The pre-existing hand-typed id: string was wrong. The backend emits UserBase.id: Optional[int] and UserRead.id is integer in the schema. The migration silently fixes this — user.value.id is now number. The only consumer is the display-name fallback in the same store, written String(user.value.id) || '?' so the numeric id renders as a string (the only falsy number is 0, never a real user id).

Verification

  • cd frontend && make type-check — passes.
  • cd frontend && make lint — passes.
  • cd frontend && make gen-api-types — regenerates src/types/api/openapi.d.ts from the committed snapshot in ~80 ms; output is byte-identical to the committed file (lint stable).

3. POC limitations and follow-ups

POC uses a committed snapshot for the generator's input

Generating from a committed openapi.snapshot.json is intentional for the POC: it lets reviewers and contributors verify the toolchain without standing up postgres + alembic + uvicorn. The generator does try the live backend first, so the live path is already exercised — it just falls back to the snapshot when nothing is listening.

The follow-up CI integration will:

  1. Stand up the backend in the same workflow that already runs make type-check.
  2. Re-run make gen-api-types against the live /openapi.json.
  3. Fail the build if git diff --exit-code src/types/api/openapi.d.ts reports a delta — i.e. someone changed a Pydantic schema without regenerating the frontend types.

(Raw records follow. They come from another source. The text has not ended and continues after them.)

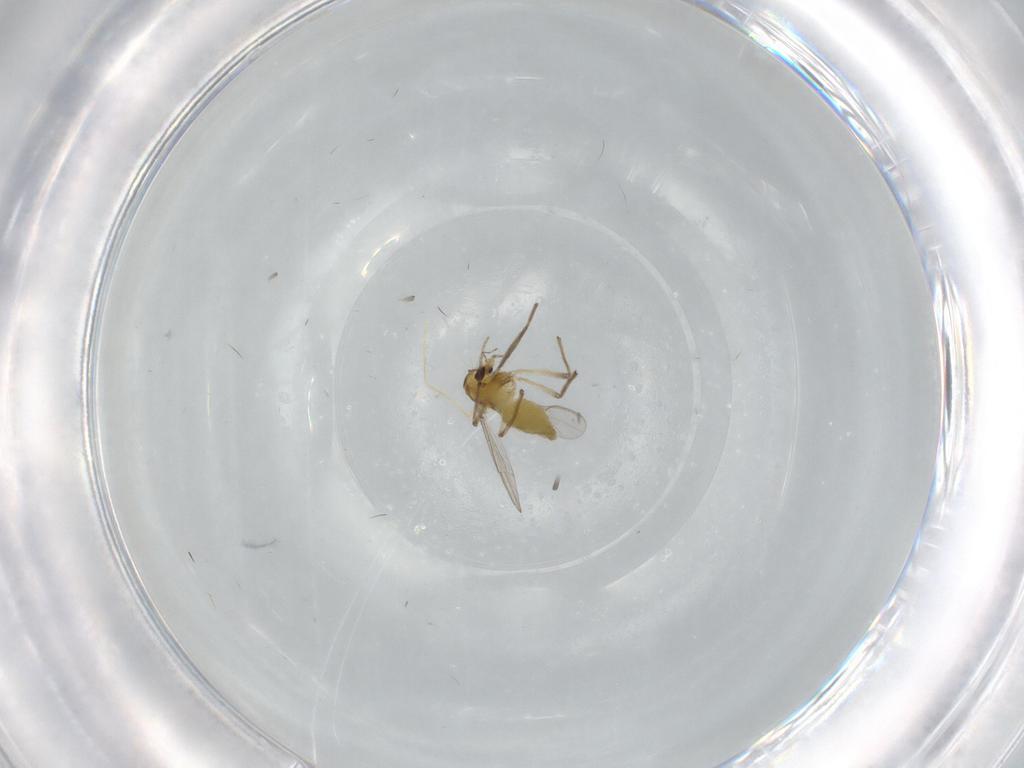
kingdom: Animalia
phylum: Arthropoda
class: Insecta
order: Diptera
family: Chironomidae
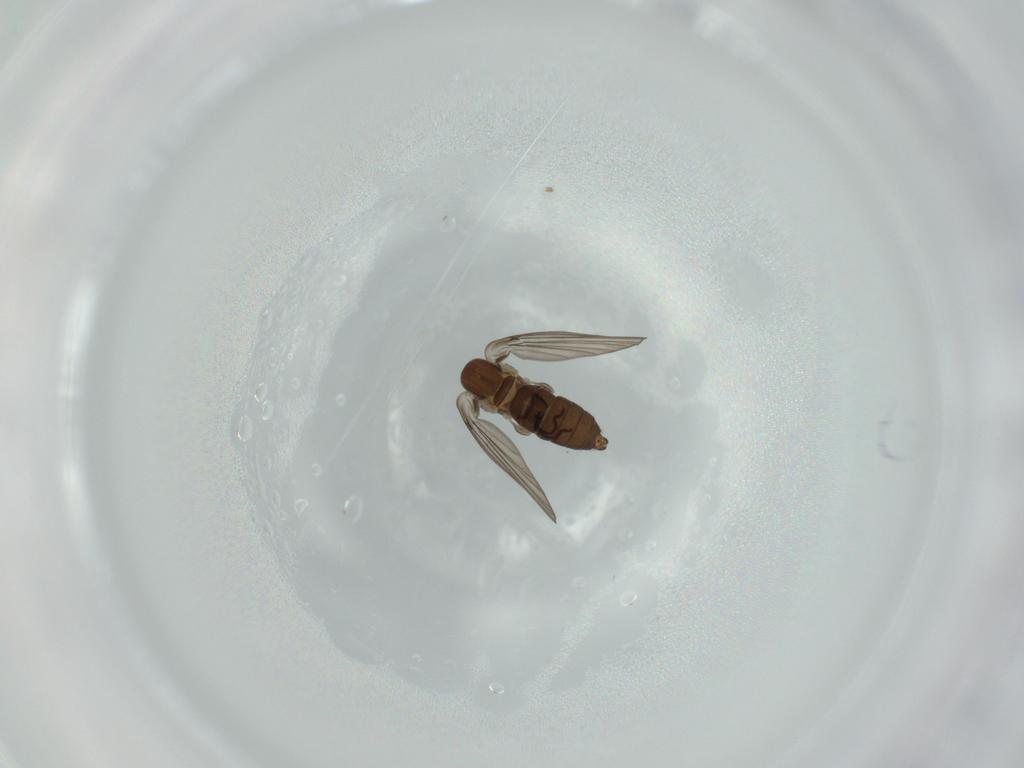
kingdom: Animalia
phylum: Arthropoda
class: Insecta
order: Diptera
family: Psychodidae
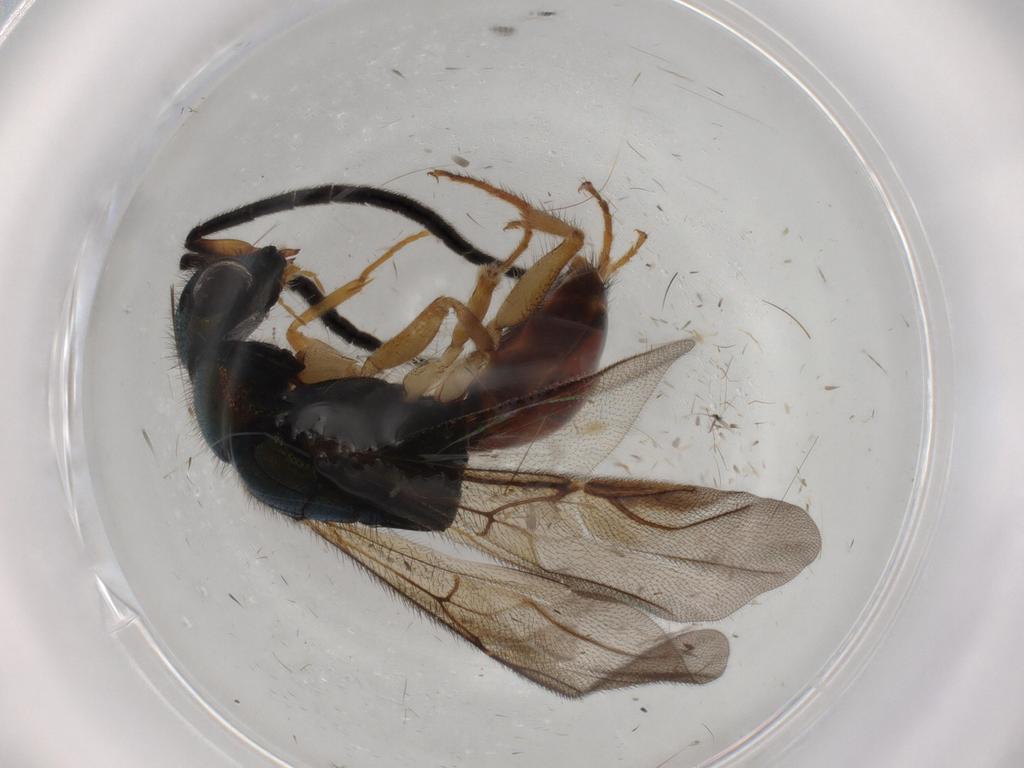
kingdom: Animalia
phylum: Arthropoda
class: Insecta
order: Hymenoptera
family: Chrysididae
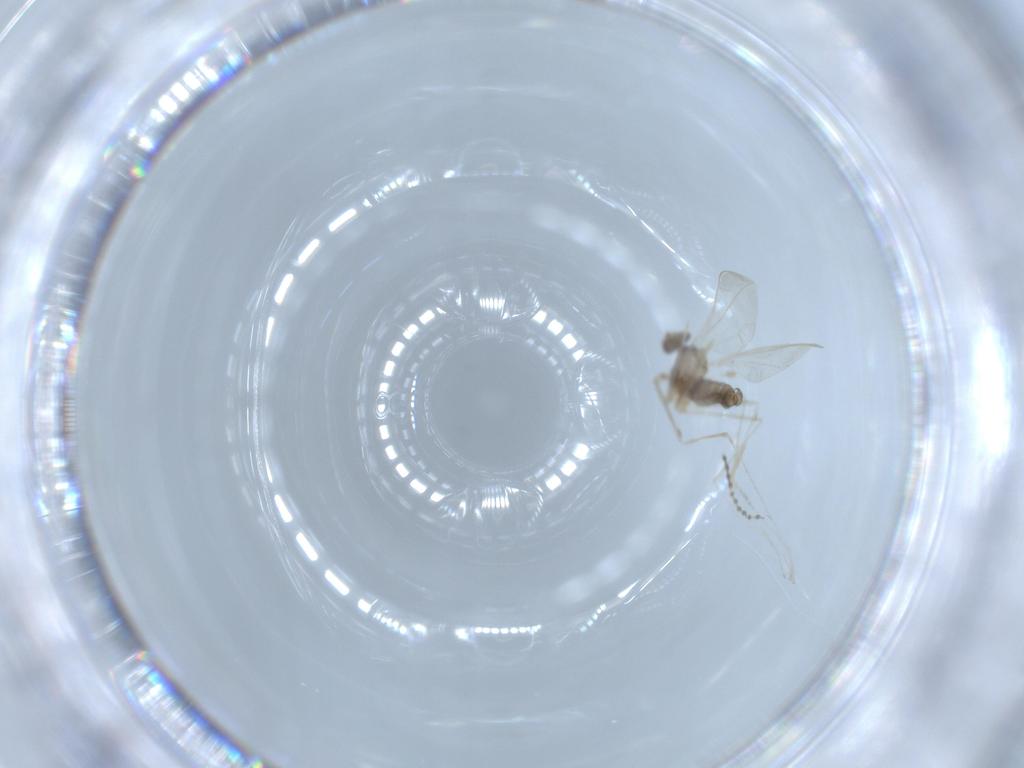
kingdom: Animalia
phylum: Arthropoda
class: Insecta
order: Diptera
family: Cecidomyiidae
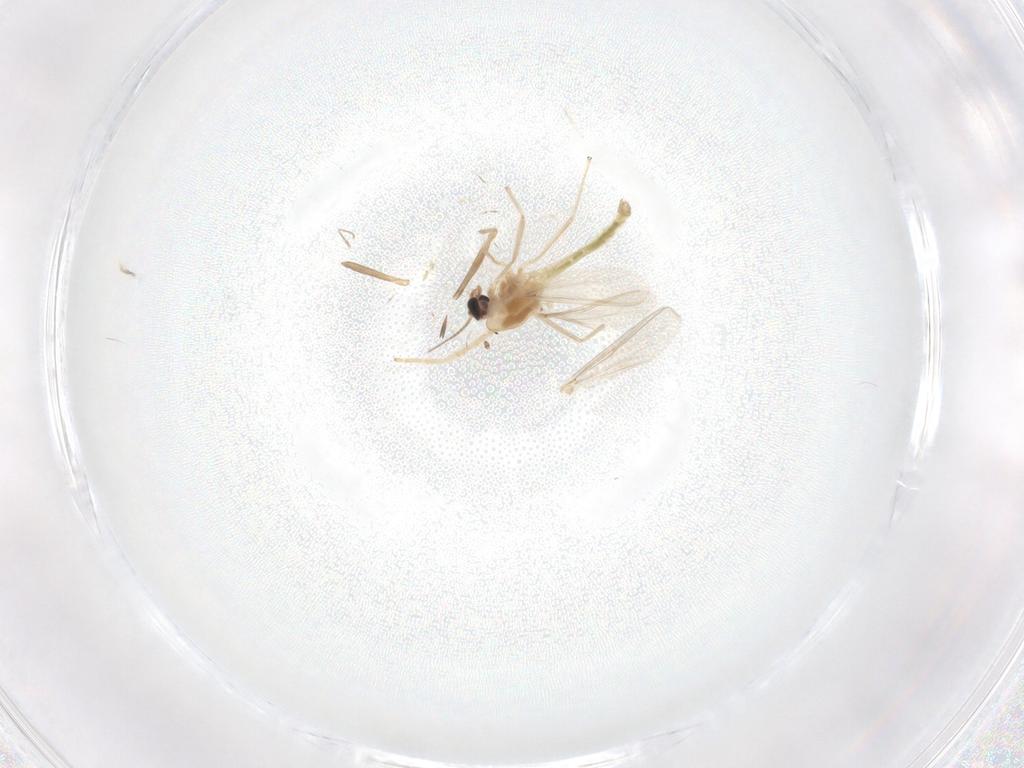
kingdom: Animalia
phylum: Arthropoda
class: Insecta
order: Diptera
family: Chironomidae
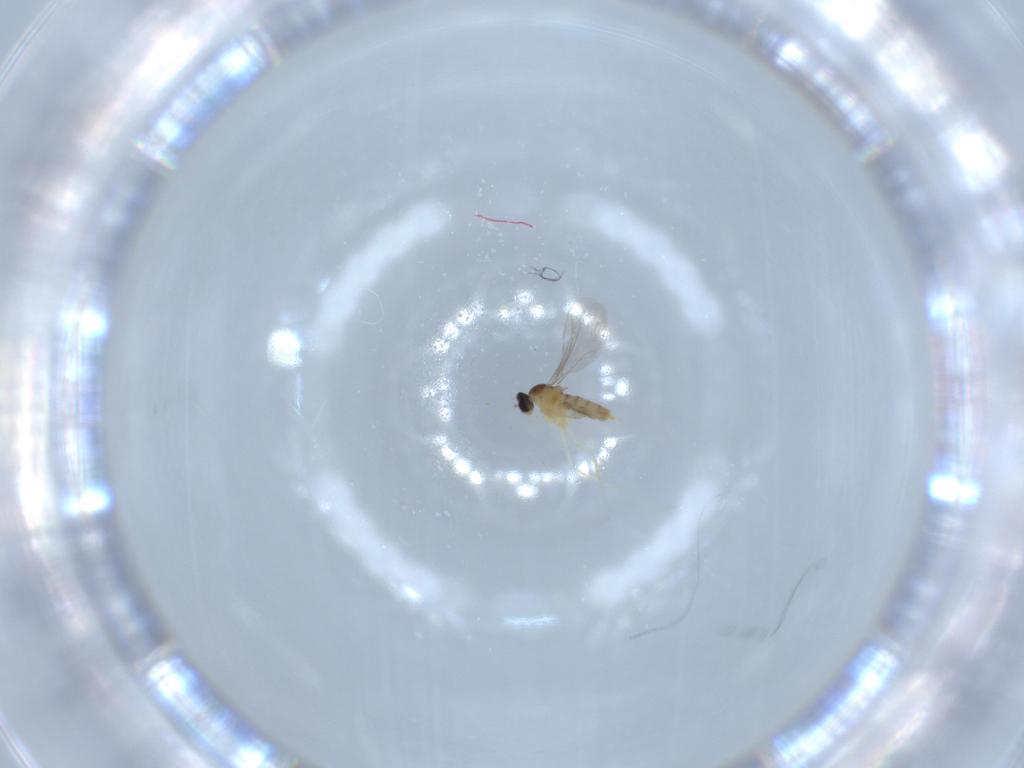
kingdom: Animalia
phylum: Arthropoda
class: Insecta
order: Diptera
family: Cecidomyiidae
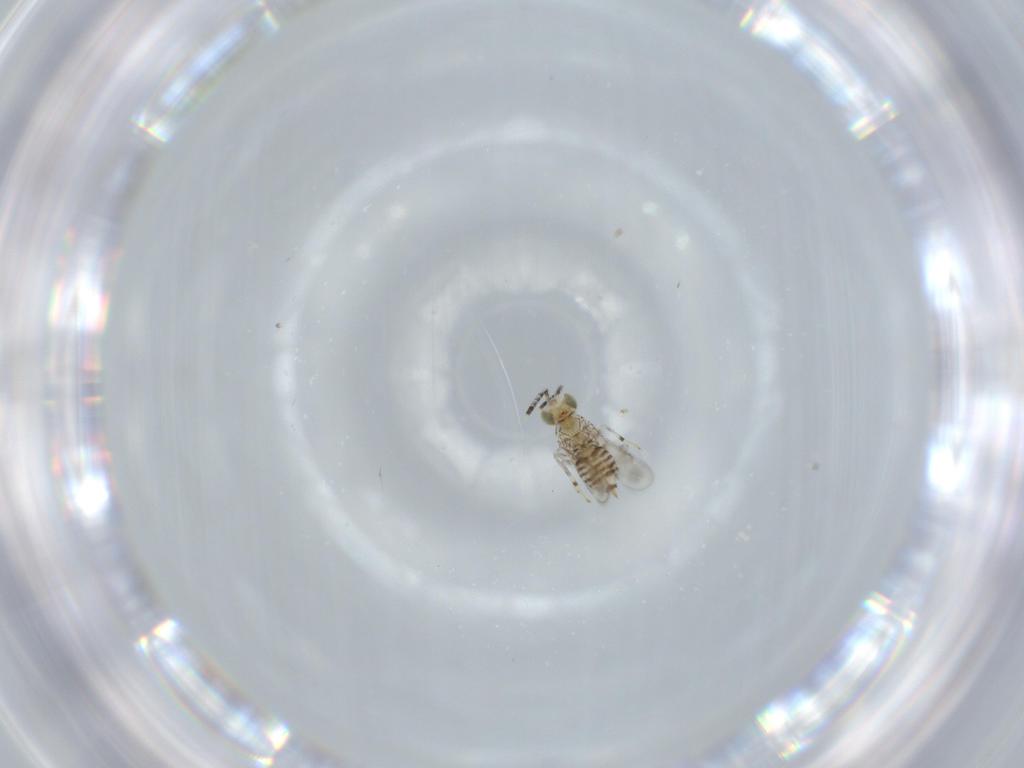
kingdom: Animalia
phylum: Arthropoda
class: Insecta
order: Hymenoptera
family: Aphelinidae
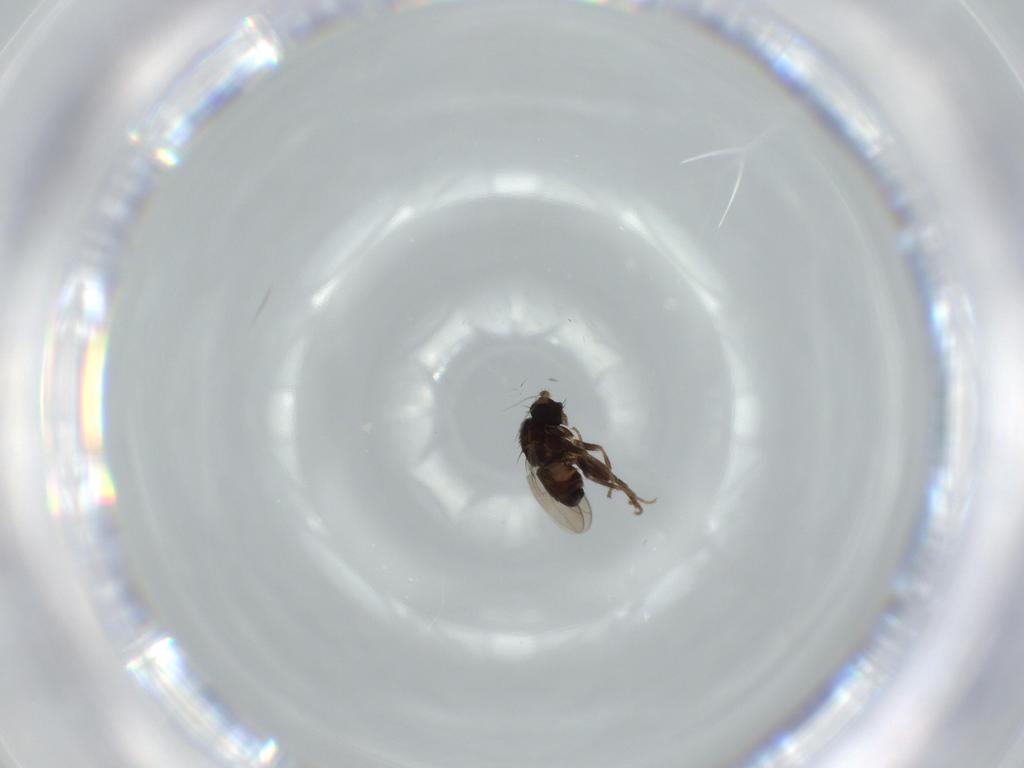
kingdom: Animalia
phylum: Arthropoda
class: Insecta
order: Diptera
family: Sphaeroceridae
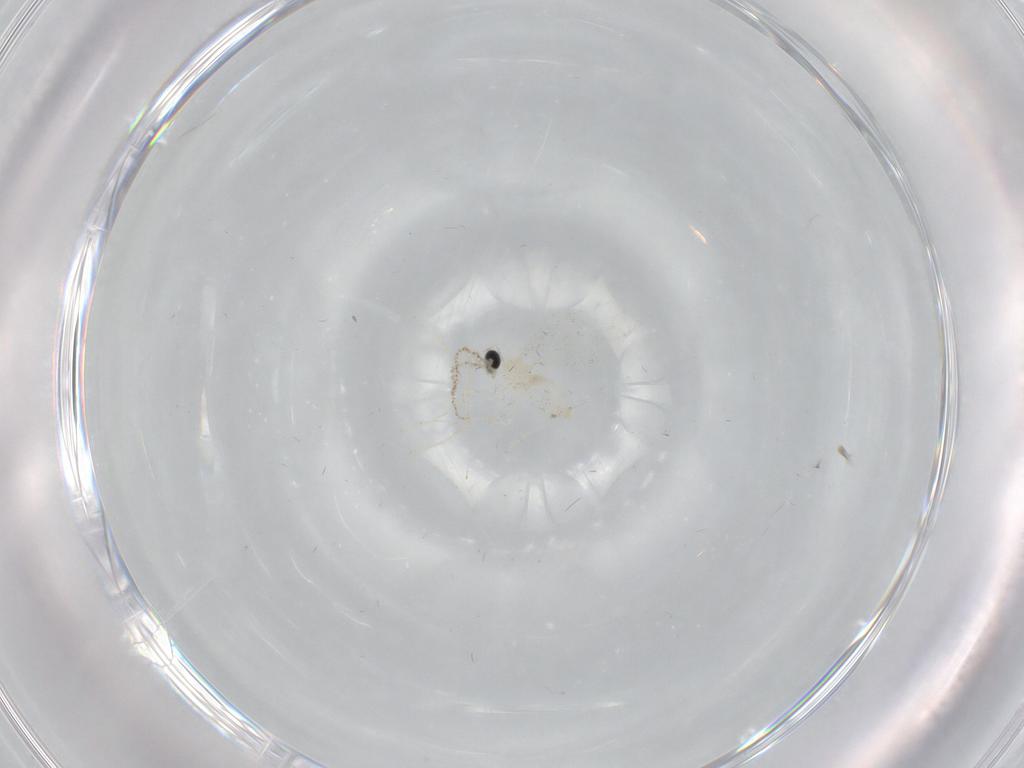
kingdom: Animalia
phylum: Arthropoda
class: Insecta
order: Diptera
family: Cecidomyiidae
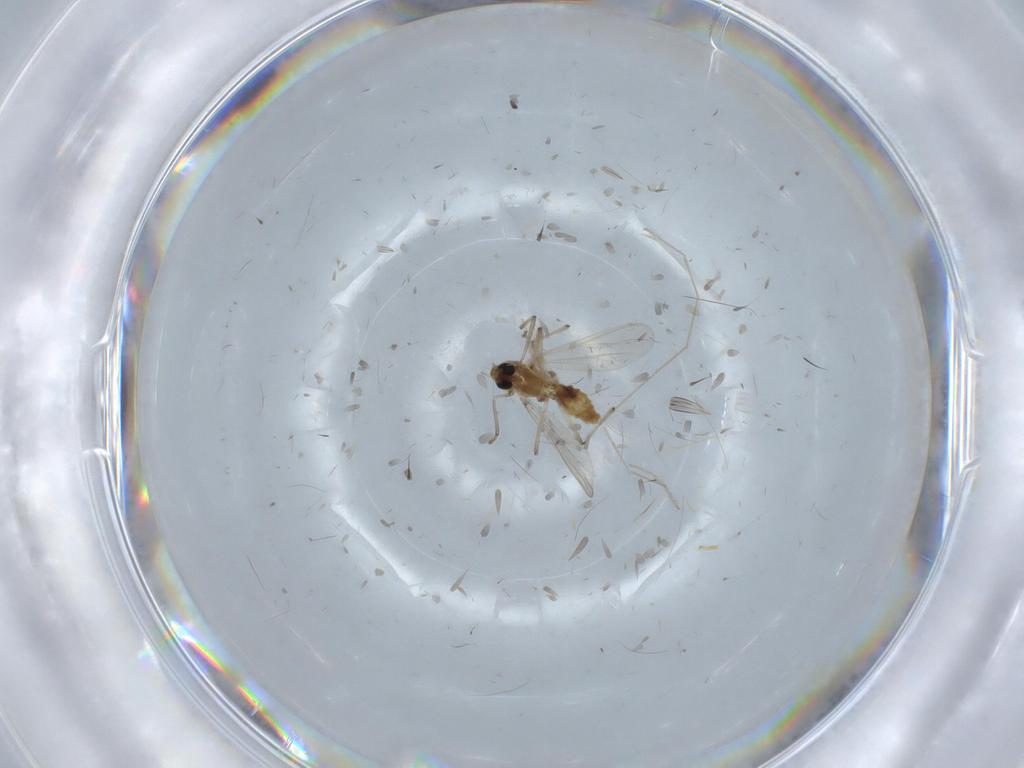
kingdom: Animalia
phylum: Arthropoda
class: Insecta
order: Diptera
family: Chironomidae
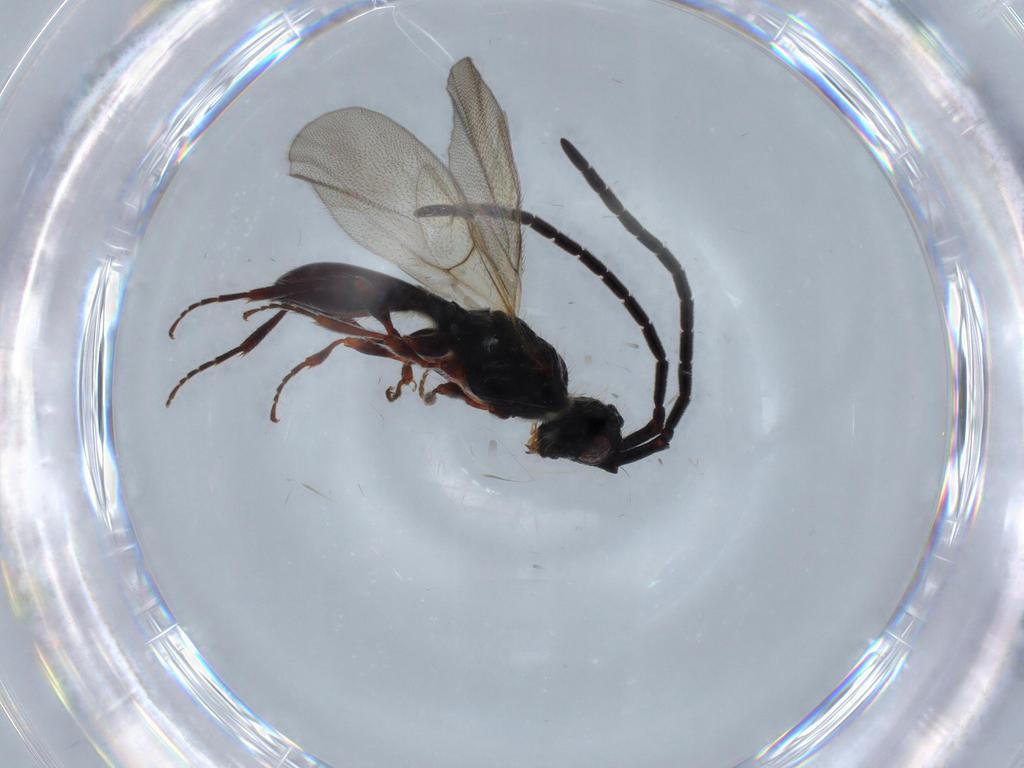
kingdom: Animalia
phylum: Arthropoda
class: Insecta
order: Hymenoptera
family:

The snapshot stays in the repo as a fallback for offline contributors and as a sanity reference for what the schema looked like at any given commit.

Migration roadmap (separate PRs)

Once this POC merges, hand-maintained API interfaces can be replaced incrementally, one module at a time. Suggested order based on churn-vs-value:

  1. frontend/src/stores/workspace.ts — Unit list, selected unit.
  2. frontend/src/stores/backoffice.ts — Backoffice user list, roles, role-assignment payloads.
  3. frontend/src/api/audit.ts — Audit log entries (rich nested schemas — biggest drift risk).
  4. frontend/src/api/locations.ts, api/modules.ts — Reference data.

Each migration uses the same Omit + override pattern wherever a computed-field or additionalProperties: true shape is involved, or the bare components["schemas"][...] import where the schemas are fully typed.